Our exploration of Simcoe’s spooky sites begins in Collingwood, home of two famous tales of the paranormal. The first begins with the sound of creaking wood out on the water. Moments later a steamship emerges from the mist. The vessel appears to be a derelict; it lists badly, its hull rotted. Not a soul moves aboard. Then, without warning, the ship simply fades away. Countless encounters of this kind, with startled witnesses observing an ageless ship plying the waters of Georgian Bay, have occurred over the past century and a quarter. Many speculate that the spectral craft might be the Mary Ward, a steamship that ran aground in 1872, drowning eight crewmen who were swallowed by the inky depths and never recovered.

Collingwood Caves [www.sceniccaves.com] is home to an even older spirit, that of Leuantido, a beautiful Indian maiden cursed to walk among the rugged hills for all eternity. Though she was already promised, Leuantido fell in love with a handsome chief from another tribe. Disobeying tradition and her own father, she began a torrid affair with her beloved. She cherished the stolen moments they shared. Tragically, Leuantido’s brothers found out about her deception and took matters into their own hands, bludgeoning her lover to death. They rid themselves of the body by throwing it over the edge of the cliff, and watched in satisfaction as it plunged to the rocky ground below.

Leuantido couldn’t bear the thought of living alone, so she threw herself off the cliff. Her body crashed on the rocks below, beside the man she loved. Legend says her spirit is tied to Suicide Rock, and can be seen on moody days when grey clouds blot out the sun.

Penetanguishene

Penetanguishene has its share of ghosts, many of them concentrated on the grounds of the recreated 19th century military establishment, Discovery Harbour [93 Jury Dr., www.discoveryharbour.on.ca]. At least four spirits linger after death. The recently restored Officer’s Quarters is home to Private Drury, a young soldier who froze to death while standing sentry duty one bitter New Year’s Eve. An unidentified headless figure aimlessly wanders the grounds after dark, looking perhaps for his missing skull.

The most heartbreaking story is that of John and Samuel McGarraty, soldiers of the 79th Foot, whose weathered headstones are the only identified graves on site. They marched from Barrie to Penetanguishene in the sweltering heat of 1831. The detachment was about halfway through its trek when one of the McGarraty brothers became ill and fell to the side of the road. The officer in command refused to hold up the company for the sake of a single soldier, and so ordered his men to press on. Unwilling to leave his brothers’ side, the other McGarraty remained behind as well.

==================================================

▶ _What this exercise asks_
- a) Answer these questions from the account of Simcoe's haunted sites:
(i) In what year did the Mary Ward run aground?
(ii) How did Private Drury die?
(iii) Which regiment did John and Samuel McGarraty serve in?
- b) Rewrite everything from "Our exploration of" down to "and never recovered." in the account of Simcoe's haunted sites, changing "steamship" to "paddle steamer".
- c) Write the next part of the account of Simcoe's haunted sites, picking up after its final sentence.

==================================================

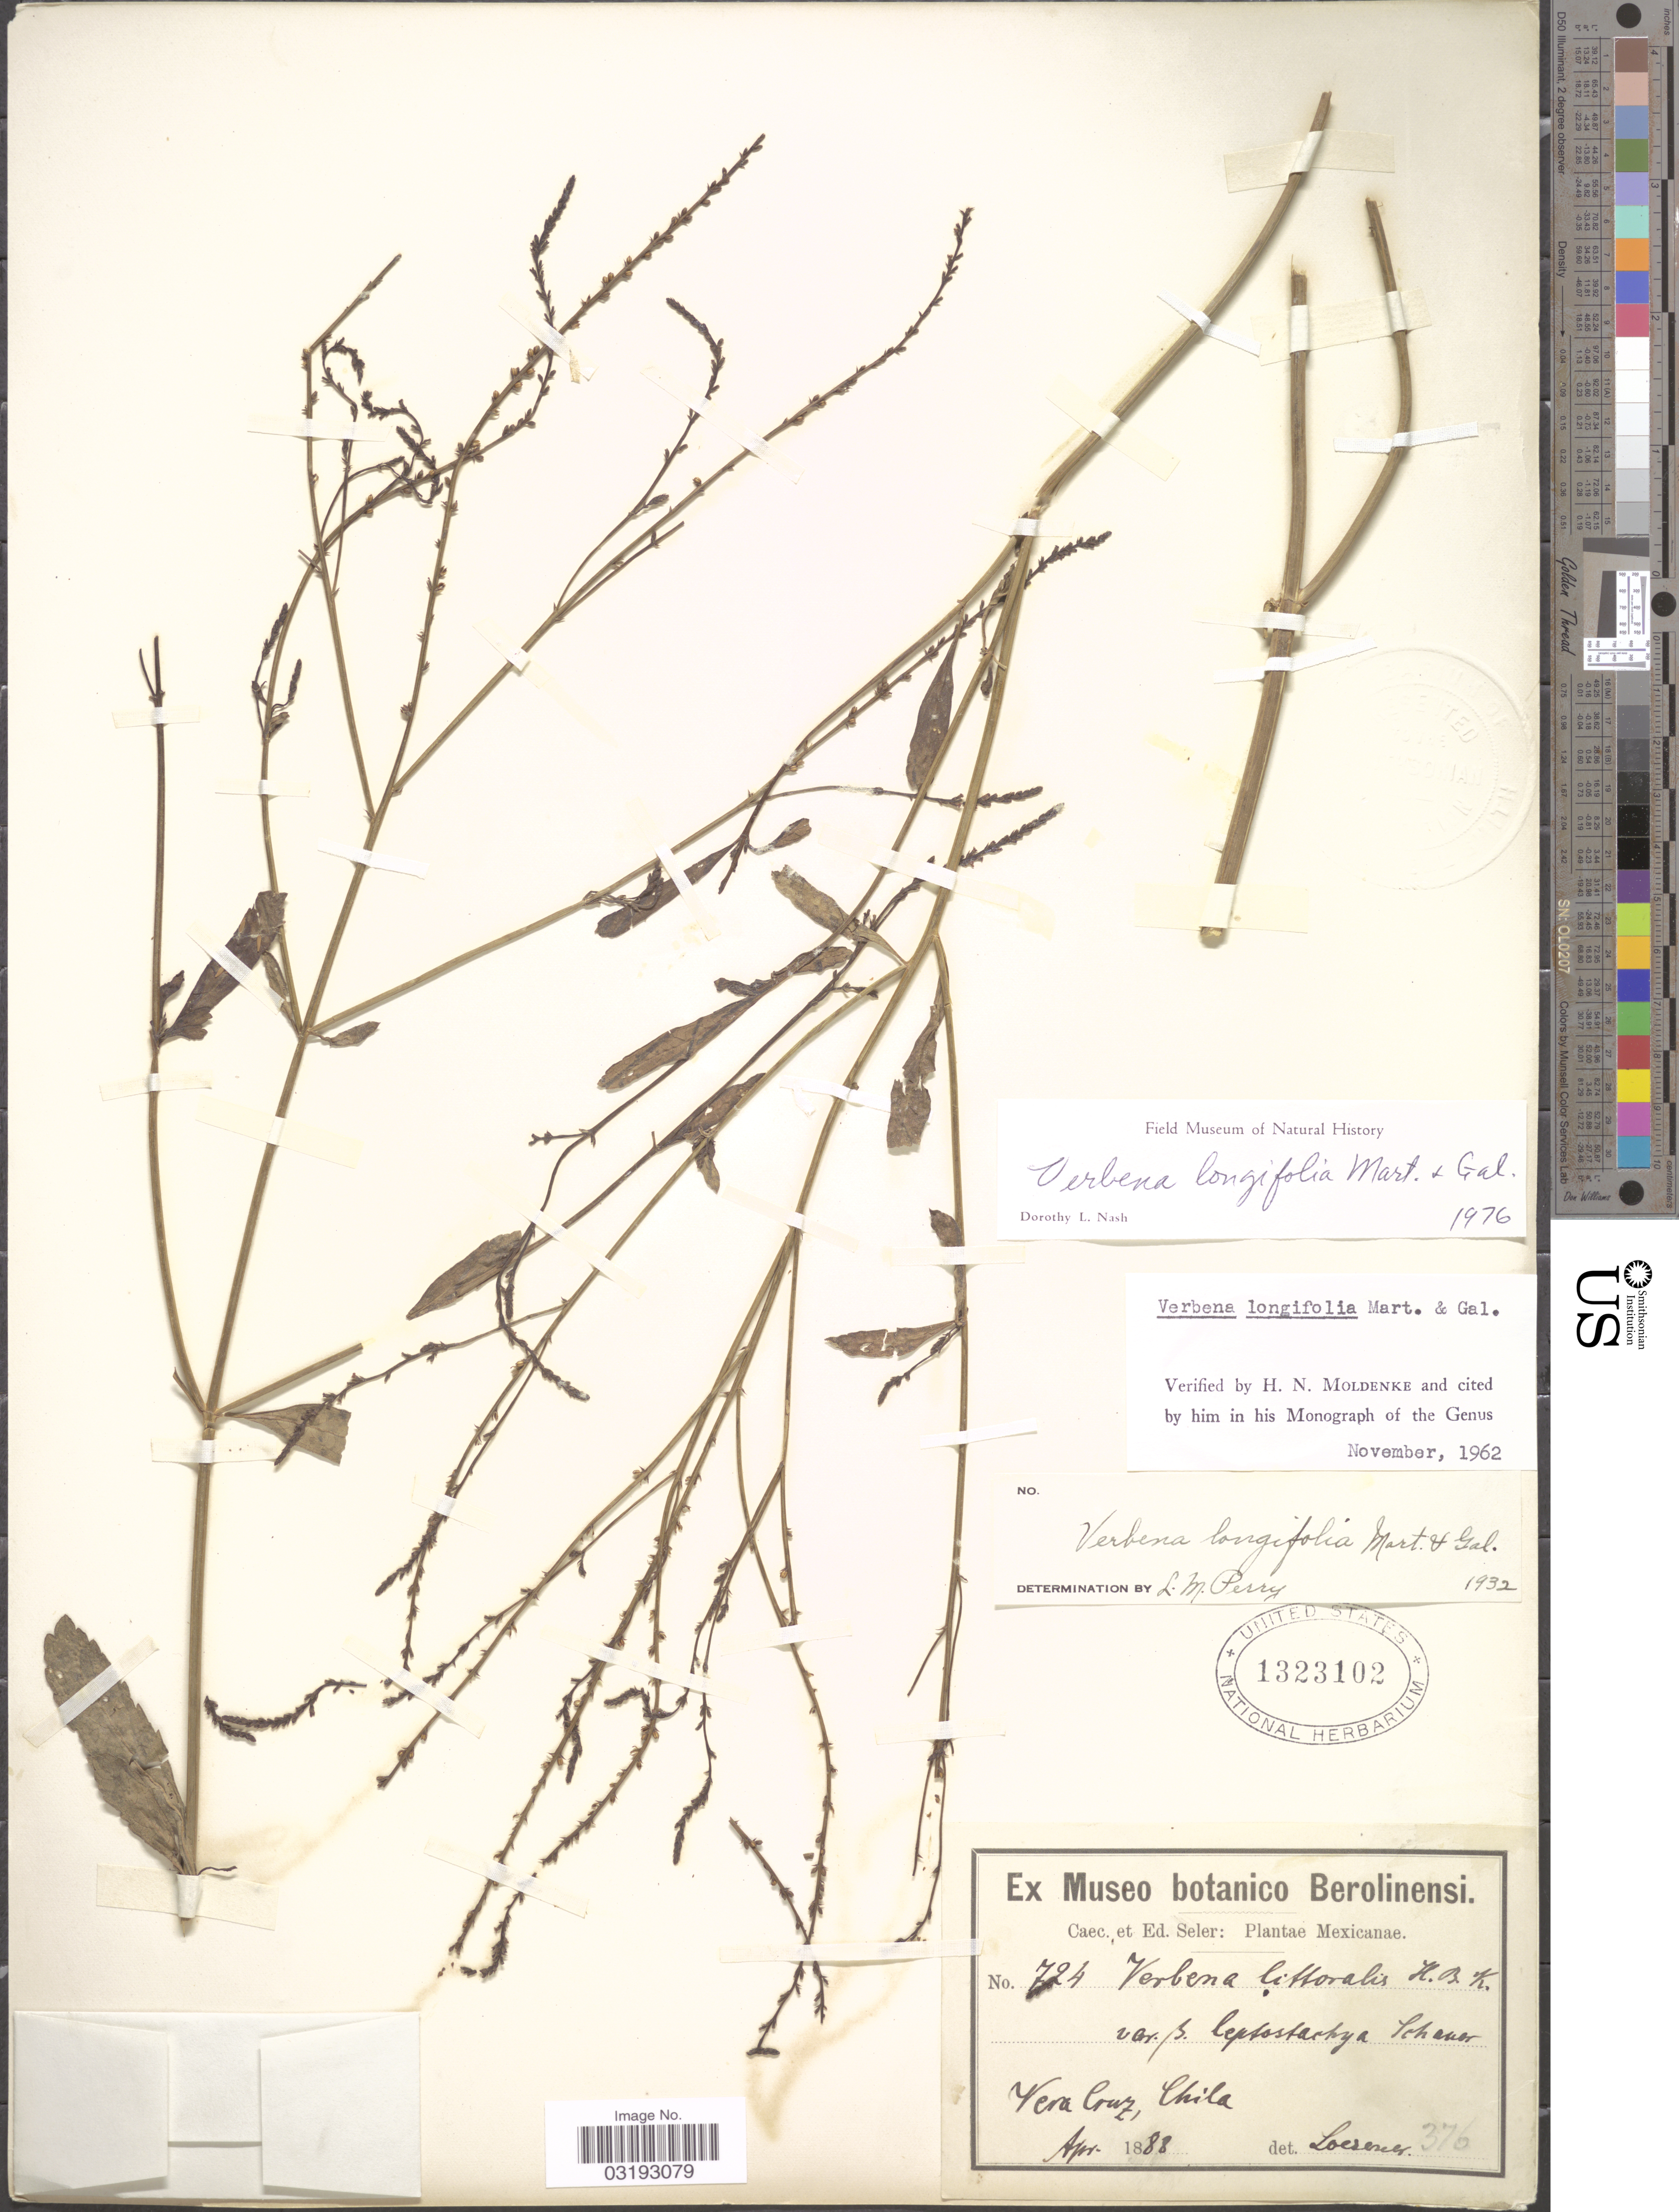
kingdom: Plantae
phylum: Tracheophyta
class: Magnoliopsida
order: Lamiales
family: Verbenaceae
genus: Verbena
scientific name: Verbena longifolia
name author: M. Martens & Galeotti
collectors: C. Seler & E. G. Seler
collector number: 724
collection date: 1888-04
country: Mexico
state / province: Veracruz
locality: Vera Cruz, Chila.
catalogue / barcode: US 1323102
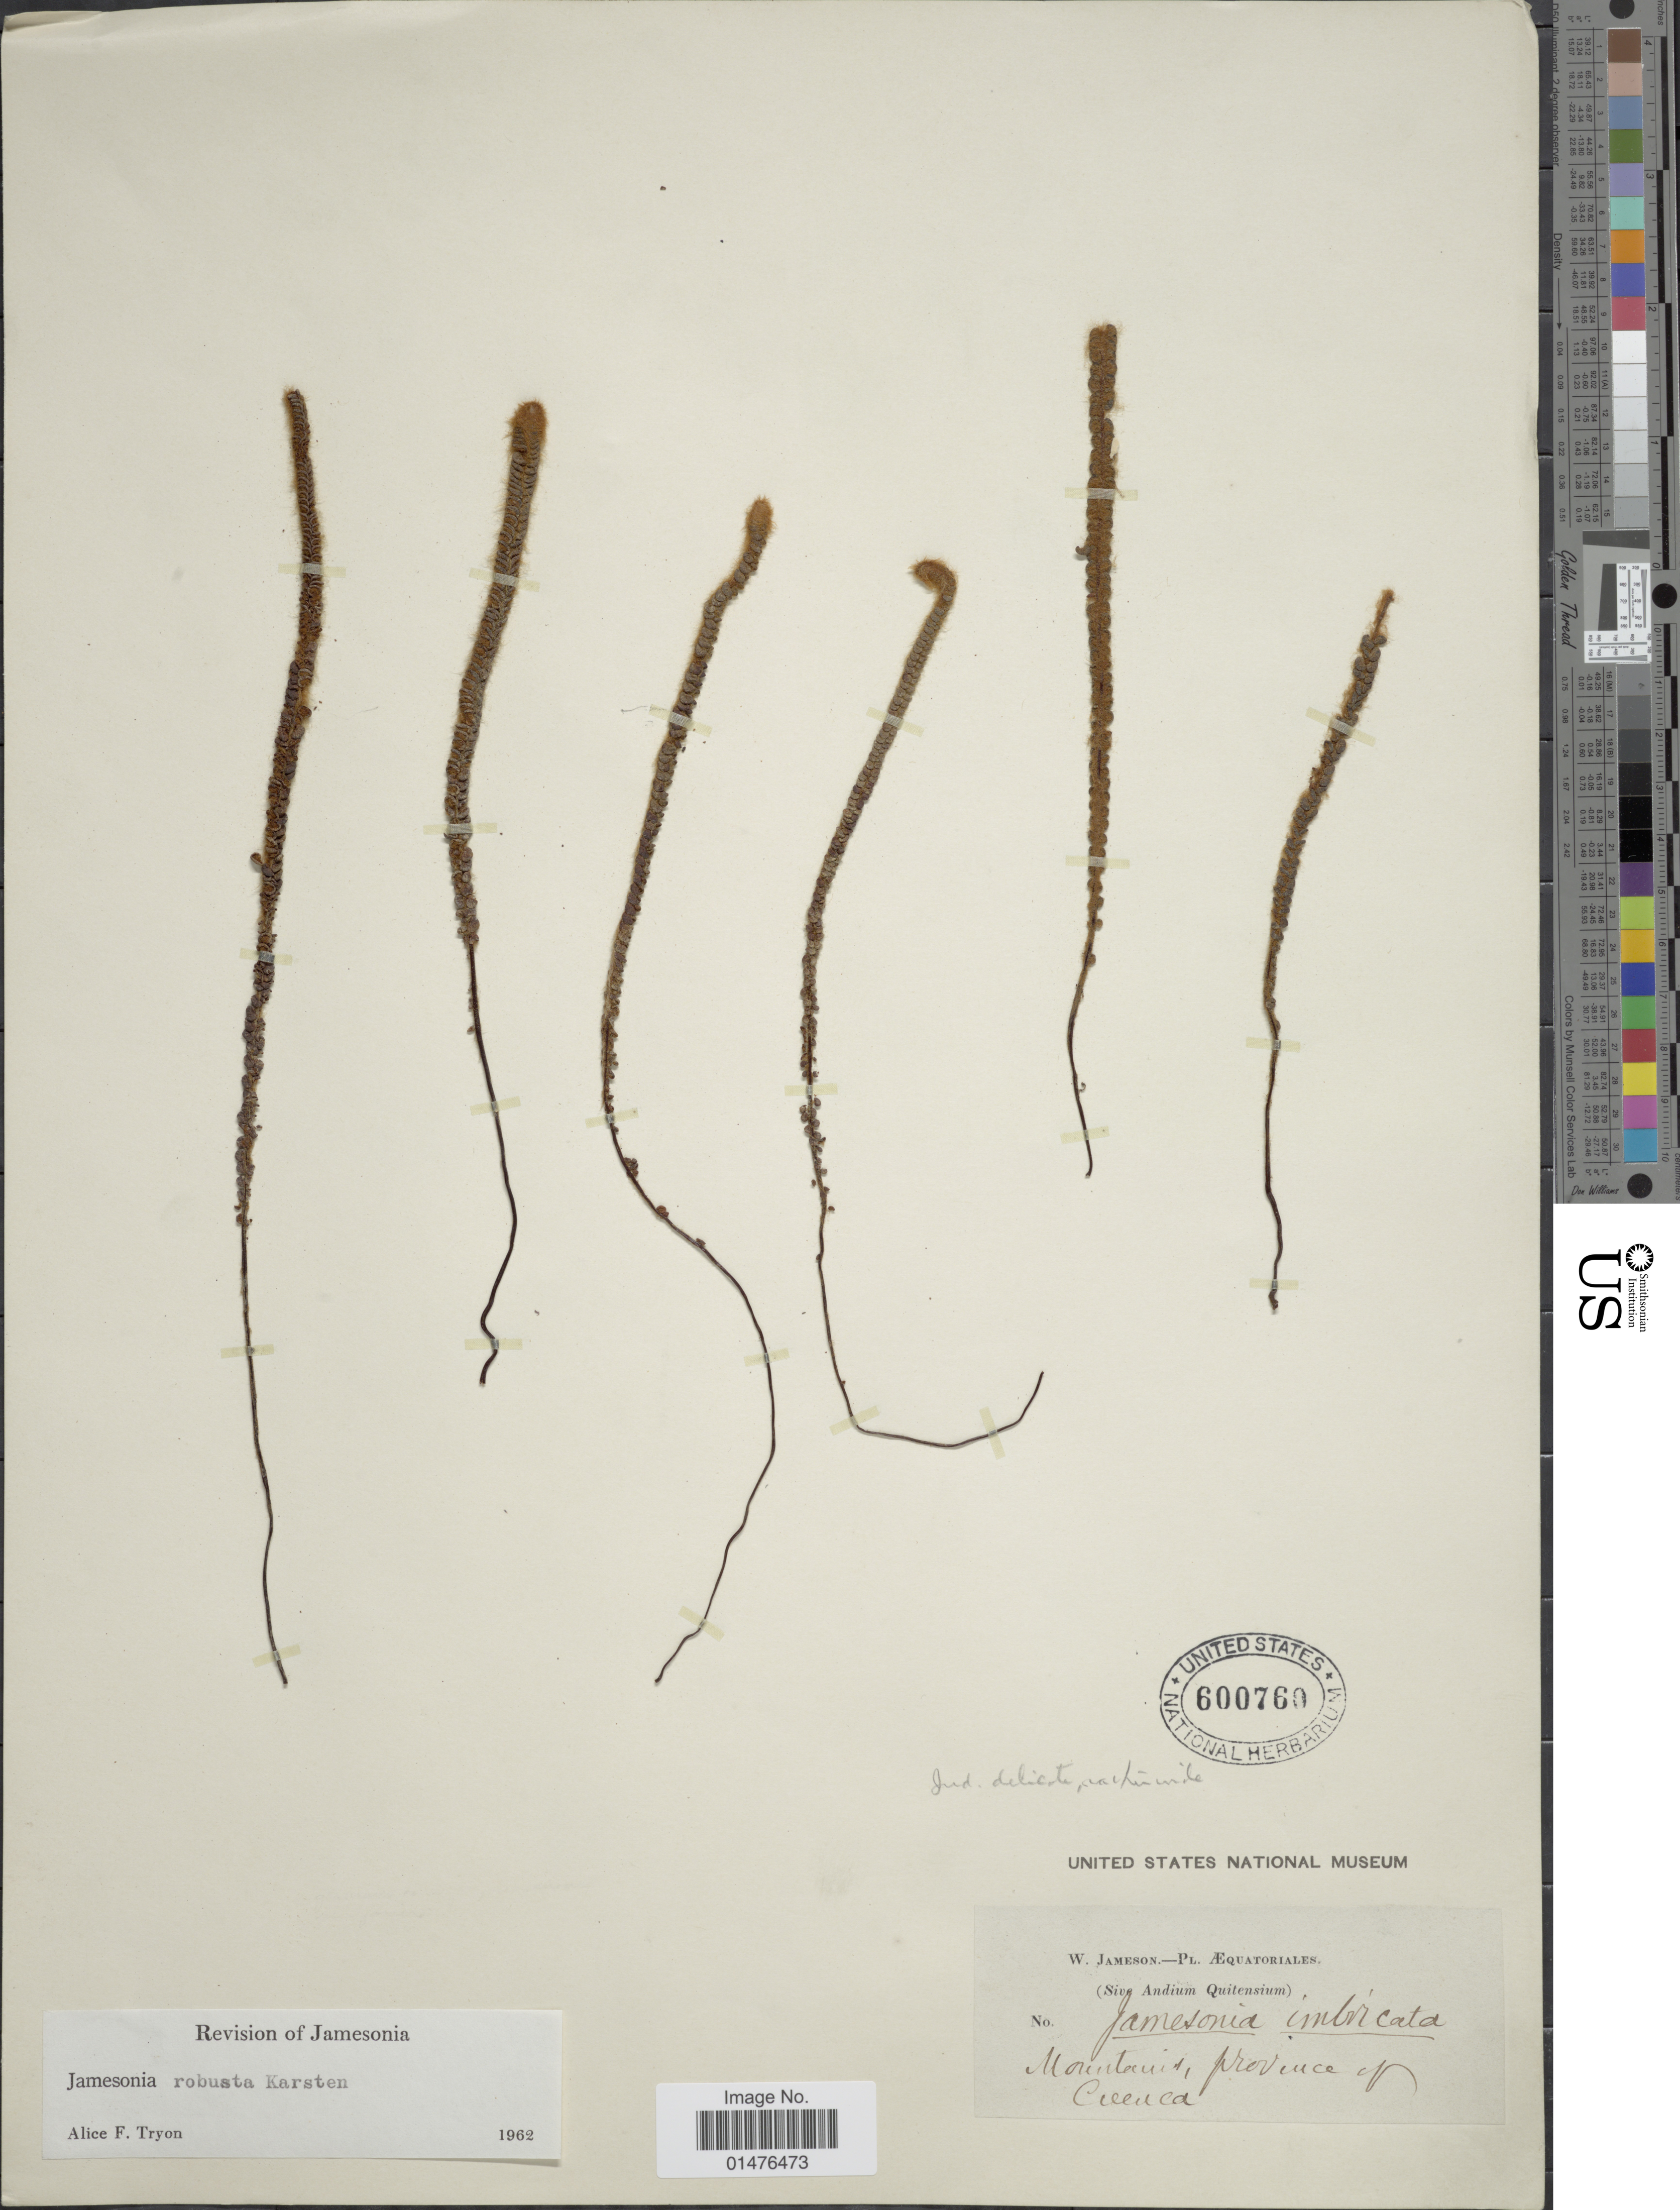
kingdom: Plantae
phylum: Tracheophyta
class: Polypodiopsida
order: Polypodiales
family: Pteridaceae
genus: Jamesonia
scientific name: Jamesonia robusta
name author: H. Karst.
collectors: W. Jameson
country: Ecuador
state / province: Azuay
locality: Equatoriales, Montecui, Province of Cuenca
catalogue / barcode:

==================================================

▶ _In response_
- a)
(i) 1872
(ii) He froze to death while standing sentry duty one bitter New Year's Eve.
(iii) The 79th Foot

- b)
Our exploration of Simcoe’s spooky sites begins in Collingwood, home of two famous tales of the paranormal. The first begins with the sound of creaking wood out on the water. Moments later a paddle steamer emerges from the mist. The vessel appears to be a derelict; it lists badly, its hull rotted. Not a soul moves aboard. Then, without warning, the ship simply fades away. Countless encounters of this kind, with startled witnesses observing an ageless ship plying the waters of Georgian Bay, have occurred over the past century and a quarter. Many speculate that the spectral craft might be the Mary Ward, a paddle steamer that ran aground in 1872, drowning eight crewmen who were swallowed by the inky depths and never recovered.

- c)
When a relief party was dispatched from Penetanguishene the next morning they found the lifeless bodies of John and Samuel McGarraty. One had succumbed to illness, while the other was claimed by the terrors of night, literally scared to death. They were found lying in each other’s arms. The brothers cling to each other still, appearing to startled witnesses as a misty pair.

Midland

Sainte-Marie among the Hurons [off Highway 12 in Midland, www.saintemarieamongthehurons.on.ca] is also reputed to be haunted. And why wouldn’t it? The bones of the tortured and murdered Jesuit missionary, Jean de Brebeuf lie here. Elsewhere, there are tales that the spirit of Etienne Brule, the French explorer who was killed by Indians in 1633, wanders the forests in search of vengeance. Indian legend says he’s often accompanied by his sister who appeared as a specter and breathed the smallpox pestilence onto those responsible for her brother’s death.

Orillia

Orillia has its share of ghostly tales as well. The Stephen Leacock Memorial House [50 Museum Drive, www. leacockmuseum.com] is a major tourist attraction and literary shrine, but it’s also a hotspot for paranormal activity. Some believe Stephen Leacock, the great Canadian writer, remains in the home he considered his sanctuary. But there’s said to be a darker presence as well that is responsible for a sense of foreboding and unease felt by some visitors. This malice is most often felt in the upstairs bedroom that belonged to Leacock’s son, Stephen Lushington Leacock, whose growth was stunted from an early age and led a troubled life.

Just across the lake is the hamlet of Uptergrove and St. Columbkille Church [4993 Highway 12, at Muley Road], one of the most famously haunted buildings in Simcoe County. Ghostly tales began almost as soon as the church was built more than a century ago. Eerie music will waft down from the organ loft, a figure in black hat and white face will float through the choir area, and mysterious candlelight will be seen flickering from the windows on stormy nights. Many believe the spirit responsible is that of a former priest, either the one reputed to be buried in the basement or the seemingly cursed Rev. Henry McPhillips, who lies in the graveyard and once found paperwork he was working on mysteriously completed in blood.

Barrie

Some ghost stories can be easily dismissed as hallucination, misinterpretation, or outright fabrication. Others, however, are far more difficult to discount. Such is the case with Barrie’s Simcoe Hotel [31 Bayfield Street], where fact, fantasy and history have come together to tease the imagination.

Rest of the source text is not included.